Vanhal opened his eyes, but there was a faraway quality in their gaze. Whatever the necromancer stared at, it was nothing his apprentice could see.
‘The answer is to bring them peace,’ Vanhal declared.
‘The only peace any of them will ever need.’
Chapter XIX
Middenheim
Ulriczeit, 1118
Vrrmik bared his teeth at the vengeful dwarfs as they struggled to reach him. The stormvermin of Clan Mors were among the strongest and most vicious warriors in the Under-Empire. A fortune in food and armour, weapons and warpstone had been spent to make them an elite force without equal. Entire burrows had been enslaved to cultivate the warpweed that supplemented their carnivorous diet and caused their muscles to swell. They were the terror of a hundred warrens, a thousand burrows. Entire clans of slaves quivered at their very scent.
It was, therefore, quite a shock to the warlord when his super-skaven broke before the vicious assault the dwarfs mounted. The white ratman’s eyes went wide with fright when he appreciated that the only thing standing between himself and a throng of enraged dwarfs were a handful of opportunistic clanrats who had thought to loot the corpses left by the stormvermin. As the stormvermin scattered, the clanrats found themselves staring straight into the snarling masks of the dwarfs’ helms.
For an instant, the fury of the dwarfs was turned against the looters. They had the misfortune to be discovered in the act of cutting rings from the fingers of the dwarf champion Vrrmik had slain. What the dwarfs did to the scavengers was horrible enough that the warlord forgot himself and expelled his glands. Nervously, his claws tightened about the haft of Drakdrazh.

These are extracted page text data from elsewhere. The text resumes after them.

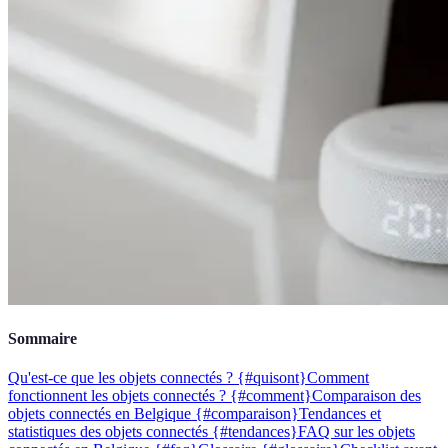
Sommaire
Qu'est-ce que les objets connectés ? {#quisont}
Comment
fonctionnent les objets connectés ? {#comment}
Comparaison des
objets connectés en Belgique {#comparaison}
Tendances et
statistiques des objets connectés {#tendances}
FAQ sur les objets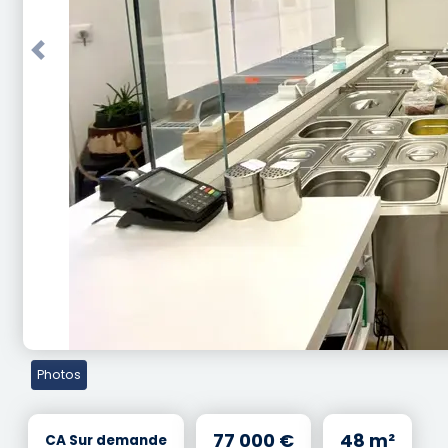
Previous
Photos
77 000 €
48 m²
CA Sur demande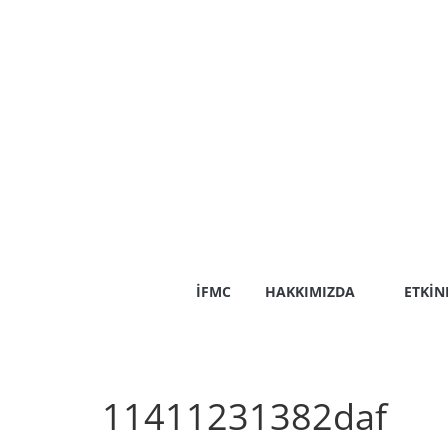
Skip
to
content
İFMC
HAKKIMIZDA
ETKIN
11411231382daf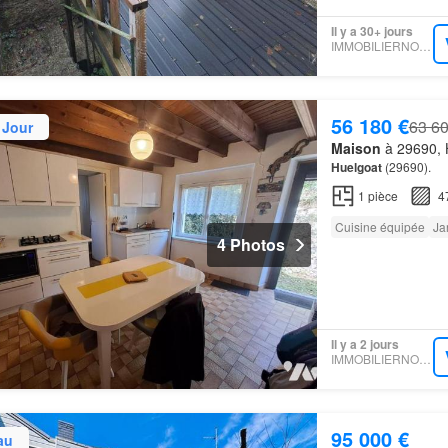
Il y a 30+ jours
IMMOBILIERNOTAIRES
56 180 €
63 60
 Jour
Maison
à 29690, H
Huelgoat
(29690).
1
pièce
4
Cuisine équipée
Ja
4 Photos
Il y a 2 jours
IMMOBILIERNOTAIRES
95 000 €
au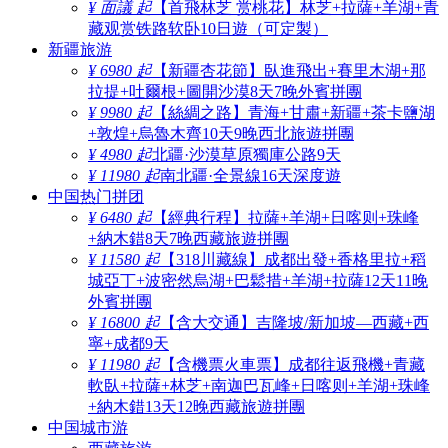
¥ 面議 起
【首飛林芝 赏桃花】林芝+拉薩+羊湖+青
藏观赏铁路软卧10日遊（可定製）
新疆旅游
¥ 6980 起
【新疆杏花節】臥進飛出+賽里木湖+那
拉提+吐爾根+圖開沙漠8天7晚外賓拼團
¥ 9980 起
【絲綢之路】青海+甘肅+新疆+茶卡鹽湖
+敦煌+烏魯木齊10天9晚西北旅遊拼團
¥ 4980 起
北疆·沙漠草原獨庫公路9天
¥ 11980 起
南北疆·全景線16天深度遊
中国热门拼团
¥ 6480 起
【經典行程】拉薩+羊湖+日喀则+珠峰
+納木錯8天7晚西藏旅遊拼團
¥ 11580 起
【318川藏線】成都出發+香格里拉+稻
城亞丁+波密然烏湖+巴鬆措+羊湖+拉薩12天11晚
外賓拼團
¥ 16800 起
【含大交通】吉隆坡/新加坡—西藏+西
寧+成都9天
¥ 11980 起
【含機票火車票】成都往返飛機+青藏
軟臥+拉薩+林芝+南迦巴瓦峰+日喀则+羊湖+珠峰
+納木錯13天12晚西藏旅遊拼團
中国城市游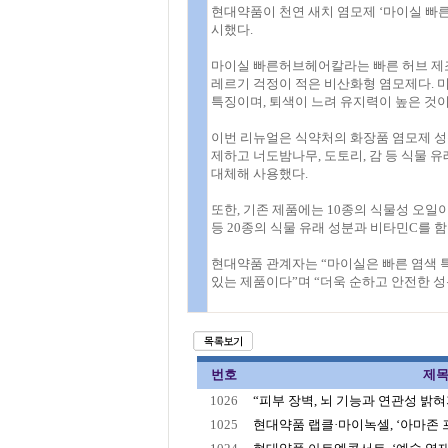
현대약품이 천연 새치 염모제 ‘마이실 빠른
시했다.
마이실 빠른허브헤어칼라는 빠른 허브 제조 
레르기 걱정이 적은 비산화형 염모제다. 
특징이며, 퇴색이 느려 유지력이 높은 것이
이번 리뉴얼은 식약처의 화장품 염모제 성분
제하고 너도밤나무, 도토리, 감 등 식물 
대체해 사용했다.
또한, 기존 제품에는 10종의 식물성 오일이
등 20종의 식물 유래 성분과 비타민C를 
현대약품 관계자는 “마이실은 빠른 염색 
있는 제품이다”며 “더욱 순하고 안전한 
번호
제
1026
“피부 장벽, 뇌 기능과 연관성 밝혀져
1025
현대약품 랩클·마이녹셀, ‘아마존 프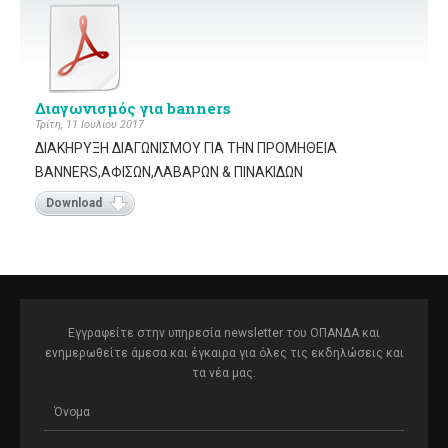
Διαγωνισμός για banners
Τρίτη, 11 Ιουλίου 2017
ΔΙΑΚΗΡΥΞΗ ΔΙΑΓΩΝΙΣΜΟΥ ΓΙΑ ΤΗΝ ΠΡΟΜΗΘΕΙΑ
BANNERS,ΑΦΙΣΩΝ,ΛΑΒΑΡΩΝ & ΠΙΝΑΚΙΔΩΝ
Download
Εγγραφείτε στην υπηρεσία newsletter του ΟΠΑΝΔΑ και
ενημερωθείτε άμεσα και έγκαιρα για όλες τις εκδηλώσεις και
τα νέα μας.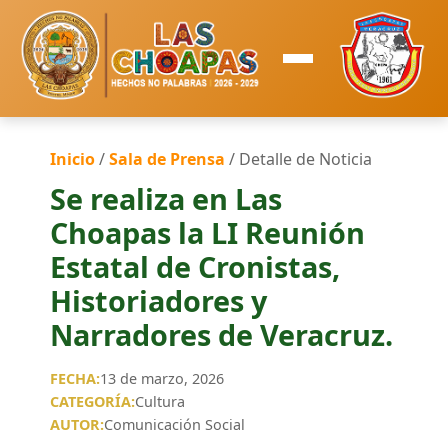
Inicio
/
Sala de Prensa
/ Detalle de Noticia
Se realiza en Las
Choapas la LI Reunión
Estatal de Cronistas,
Historiadores y
Narradores de Veracruz.
FECHA:
13 de marzo, 2026
CATEGORÍA:
Cultura
AUTOR:
Comunicación Social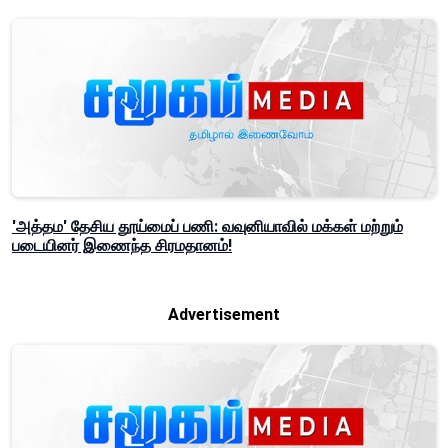
'அத்தம' தேசிய தூய்மைப் பணி: வவுனியாவில் மக்கள் மற்றும்
படையினர் இணைந்த சிரமதானம்!
Advertisement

Scurrying away from the dwarfs, Vrrmik tripped over the corpse of a ratman who had treacherously died in such a fashion as to make himself an obstacle for his warlord. Angrily, Vrrmik swung the stolen hammer at the carcass. He was shocked when the head exploded into a mist of blood and gristle. A mad titter of awe hissed from his clenched fangs. In his panic, he’d almost forgotten the reason he’d taken such risks and involved himself directly in the attack.
Jumping to his feet, Vrrmik met the charging dwarfs. There were five of them. He swung the warhammer full into the side of the first dwarf, crumpling his steel shield as though it were a mouldy leaf, hurling the dwarf across the cavern with such force that his armoured body left an impact crater inches deep in the rock wall. The other dwarfs tried to put up a better fight, but the dire combination of Drakdrazh and Vrrmik’s vicious, warpweed-enhanced strength was too great for them to overcome. One by one, they died.
Vrrmik exulted in the carnage, savouring the smell of blood as he reduced his enemies to pulp. What need to hide behind his stormvermin (though those treacherous flea-licking mice would suffer for abandoning him) when he was a veritable demigod of battle! An avatar of the Horned One raining death and destruction upon all those mad enough to oppose him!
The last dwarf turned and ran, even the stubborn courage of his kind incapable of enduring Vrrmik’s murderous havoc. The warlord watched him flee, debating whether he should allow the wretch to tell others of what he had seen or whether to smash him into paste as he had the dwarf’s comrades. Vrrmik wondered if he could swing Drakdrazh lightly enough to merely maim the dwarf. That would give him the best of both choices.
The scent of human in the air caused Vrrmik to hesitate and allow the dwarf to flee back behind the ranks of his kind. The warlord’s whiskers twitched as his cunning restrained his bestial bloodlust. There were far more important things to consider than the slaughter of a few dwarfs. Oh yes, much more important things!